- [Data excerpts]:

__________________________________________________

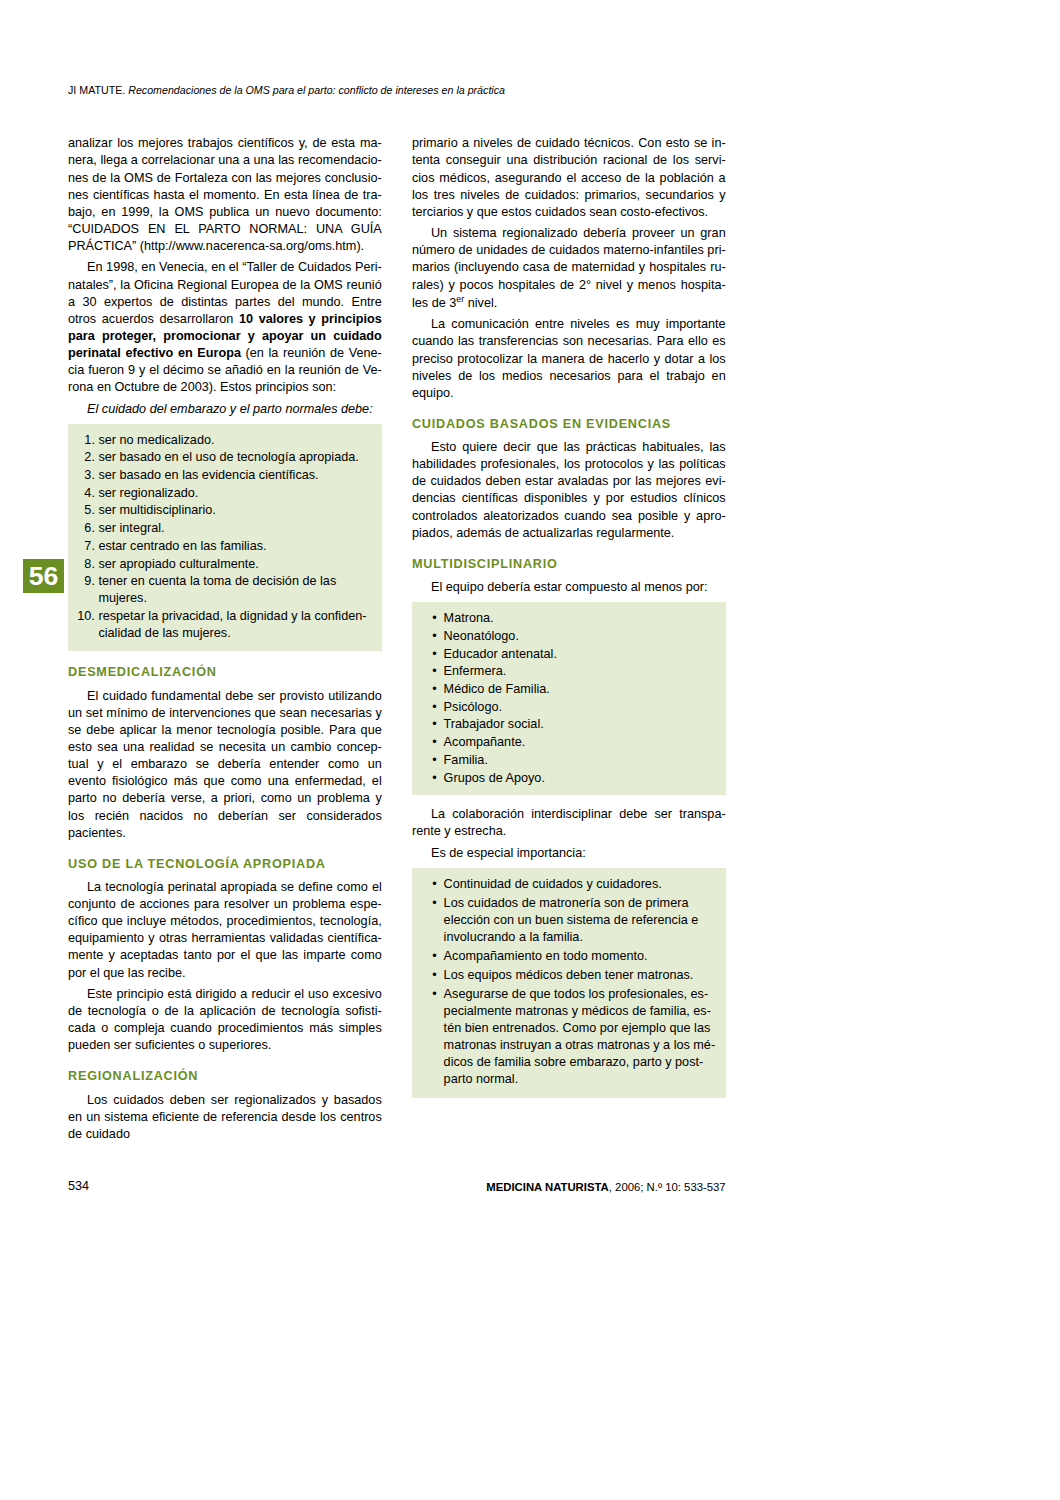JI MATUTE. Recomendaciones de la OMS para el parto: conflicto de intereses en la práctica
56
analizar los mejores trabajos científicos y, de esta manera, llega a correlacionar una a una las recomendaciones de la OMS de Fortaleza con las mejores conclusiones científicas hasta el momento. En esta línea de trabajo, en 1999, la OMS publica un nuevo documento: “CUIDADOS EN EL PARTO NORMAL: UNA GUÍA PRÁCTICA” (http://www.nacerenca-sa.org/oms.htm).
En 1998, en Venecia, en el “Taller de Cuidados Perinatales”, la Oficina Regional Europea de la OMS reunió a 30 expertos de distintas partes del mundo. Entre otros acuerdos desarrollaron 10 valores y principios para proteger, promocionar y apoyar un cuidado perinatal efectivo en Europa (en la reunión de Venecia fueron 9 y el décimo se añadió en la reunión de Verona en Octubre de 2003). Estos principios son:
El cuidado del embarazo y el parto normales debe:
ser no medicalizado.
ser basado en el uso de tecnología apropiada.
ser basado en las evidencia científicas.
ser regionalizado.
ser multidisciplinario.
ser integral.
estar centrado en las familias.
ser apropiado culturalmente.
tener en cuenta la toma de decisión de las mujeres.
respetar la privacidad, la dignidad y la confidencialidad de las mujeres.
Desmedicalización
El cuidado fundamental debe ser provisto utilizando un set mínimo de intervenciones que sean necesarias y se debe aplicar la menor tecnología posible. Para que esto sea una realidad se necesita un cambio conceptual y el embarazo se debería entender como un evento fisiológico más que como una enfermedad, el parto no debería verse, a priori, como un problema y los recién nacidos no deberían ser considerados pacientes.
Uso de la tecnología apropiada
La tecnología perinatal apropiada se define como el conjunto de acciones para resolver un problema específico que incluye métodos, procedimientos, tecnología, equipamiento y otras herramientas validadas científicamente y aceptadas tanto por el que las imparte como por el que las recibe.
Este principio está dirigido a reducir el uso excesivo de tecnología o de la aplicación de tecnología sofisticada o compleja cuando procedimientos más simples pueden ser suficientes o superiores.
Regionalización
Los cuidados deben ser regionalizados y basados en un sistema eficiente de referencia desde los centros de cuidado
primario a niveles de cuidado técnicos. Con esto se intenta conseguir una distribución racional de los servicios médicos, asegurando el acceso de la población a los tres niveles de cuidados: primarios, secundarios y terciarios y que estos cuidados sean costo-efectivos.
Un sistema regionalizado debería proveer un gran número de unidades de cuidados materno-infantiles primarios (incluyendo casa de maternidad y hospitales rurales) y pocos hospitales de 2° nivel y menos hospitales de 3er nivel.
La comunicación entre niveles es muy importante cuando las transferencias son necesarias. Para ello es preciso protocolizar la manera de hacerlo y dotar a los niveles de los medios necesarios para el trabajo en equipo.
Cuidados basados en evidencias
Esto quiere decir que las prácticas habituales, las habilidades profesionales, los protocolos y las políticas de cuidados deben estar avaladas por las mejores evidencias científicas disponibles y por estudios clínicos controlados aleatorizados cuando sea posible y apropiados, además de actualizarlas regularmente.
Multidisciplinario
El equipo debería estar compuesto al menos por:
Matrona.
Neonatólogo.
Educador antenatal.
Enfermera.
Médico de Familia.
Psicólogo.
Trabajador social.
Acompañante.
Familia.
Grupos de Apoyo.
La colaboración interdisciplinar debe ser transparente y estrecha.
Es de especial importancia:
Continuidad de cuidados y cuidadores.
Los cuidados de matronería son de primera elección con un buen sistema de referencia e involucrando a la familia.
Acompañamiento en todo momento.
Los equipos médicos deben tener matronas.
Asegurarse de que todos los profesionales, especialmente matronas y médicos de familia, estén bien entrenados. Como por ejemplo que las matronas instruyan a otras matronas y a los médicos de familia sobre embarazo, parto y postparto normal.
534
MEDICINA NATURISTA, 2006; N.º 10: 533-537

__________________________________________________

- [Task description]:
Copy out each line of the listing where the string "referencia" appears.

- [Task result]:
Los cuidados deben ser regionalizados y basados en un sistema eficiente de referencia desde los centros de cuidado
Los cuidados de matronería son de primera elección con un buen sistema de referencia e involucrando a la familia.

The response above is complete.